■ RECORDS TO USE
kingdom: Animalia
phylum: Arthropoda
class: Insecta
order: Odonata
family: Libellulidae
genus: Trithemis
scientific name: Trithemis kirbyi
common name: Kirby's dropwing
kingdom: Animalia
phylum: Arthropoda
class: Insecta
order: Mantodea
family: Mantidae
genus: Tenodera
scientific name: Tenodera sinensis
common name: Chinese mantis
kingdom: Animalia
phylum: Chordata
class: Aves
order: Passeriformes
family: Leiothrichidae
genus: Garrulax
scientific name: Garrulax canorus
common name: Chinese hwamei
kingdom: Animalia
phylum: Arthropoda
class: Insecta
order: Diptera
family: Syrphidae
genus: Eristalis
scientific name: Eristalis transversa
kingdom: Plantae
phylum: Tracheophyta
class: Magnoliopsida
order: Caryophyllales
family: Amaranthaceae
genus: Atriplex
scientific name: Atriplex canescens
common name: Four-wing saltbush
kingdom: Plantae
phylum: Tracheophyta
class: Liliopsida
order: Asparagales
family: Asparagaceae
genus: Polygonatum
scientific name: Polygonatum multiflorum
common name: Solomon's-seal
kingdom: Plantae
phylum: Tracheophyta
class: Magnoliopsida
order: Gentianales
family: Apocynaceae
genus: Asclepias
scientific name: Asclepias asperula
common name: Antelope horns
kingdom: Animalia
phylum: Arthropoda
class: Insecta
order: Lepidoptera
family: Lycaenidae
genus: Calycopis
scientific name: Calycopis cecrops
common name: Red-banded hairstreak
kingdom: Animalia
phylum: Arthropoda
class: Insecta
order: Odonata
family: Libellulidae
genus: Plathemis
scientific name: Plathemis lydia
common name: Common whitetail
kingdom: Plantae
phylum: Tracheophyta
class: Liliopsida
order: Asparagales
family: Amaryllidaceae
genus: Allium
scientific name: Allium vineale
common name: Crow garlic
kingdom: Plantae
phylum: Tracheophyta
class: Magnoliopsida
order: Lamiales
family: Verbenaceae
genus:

■ TASK DETAILS
Output every line of the material above, unchanged and in the same order.

■ OUTPUT BELOW
kingdom: Animalia
phylum: Arthropoda
class: Insecta
order: Odonata
family: Libellulidae
genus: Trithemis
scientific name: Trithemis kirbyi
common name: Kirby's dropwing
kingdom: Animalia
phylum: Arthropoda
class: Insecta
order: Mantodea
family: Mantidae
genus: Tenodera
scientific name: Tenodera sinensis
common name: Chinese mantis
kingdom: Animalia
phylum: Chordata
class: Aves
order: Passeriformes
family: Leiothrichidae
genus: Garrulax
scientific name: Garrulax canorus
common name: Chinese hwamei
kingdom: Animalia
phylum: Arthropoda
class: Insecta
order: Diptera
family: Syrphidae
genus: Eristalis
scientific name: Eristalis transversa
kingdom: Plantae
phylum: Tracheophyta
class: Magnoliopsida
order: Caryophyllales
family: Amaranthaceae
genus: Atriplex
scientific name: Atriplex canescens
common name: Four-wing saltbush
kingdom: Plantae
phylum: Tracheophyta
class: Liliopsida
order: Asparagales
family: Asparagaceae
genus: Polygonatum
scientific name: Polygonatum multiflorum
common name: Solomon's-seal
kingdom: Plantae
phylum: Tracheophyta
class: Magnoliopsida
order: Gentianales
family: Apocynaceae
genus: Asclepias
scientific name: Asclepias asperula
common name: Antelope horns
kingdom: Animalia
phylum: Arthropoda
class: Insecta
order: Lepidoptera
family: Lycaenidae
genus: Calycopis
scientific name: Calycopis cecrops
common name: Red-banded hairstreak
kingdom: Animalia
phylum: Arthropoda
class: Insecta
order: Odonata
family: Libellulidae
genus: Plathemis
scientific name: Plathemis lydia
common name: Common whitetail
kingdom: Plantae
phylum: Tracheophyta
class: Liliopsida
order: Asparagales
family: Amaryllidaceae
genus: Allium
scientific name: Allium vineale
common name: Crow garlic
kingdom: Plantae
phylum: Tracheophyta
class: Magnoliopsida
order: Lamiales
family: Verbenaceae
genus:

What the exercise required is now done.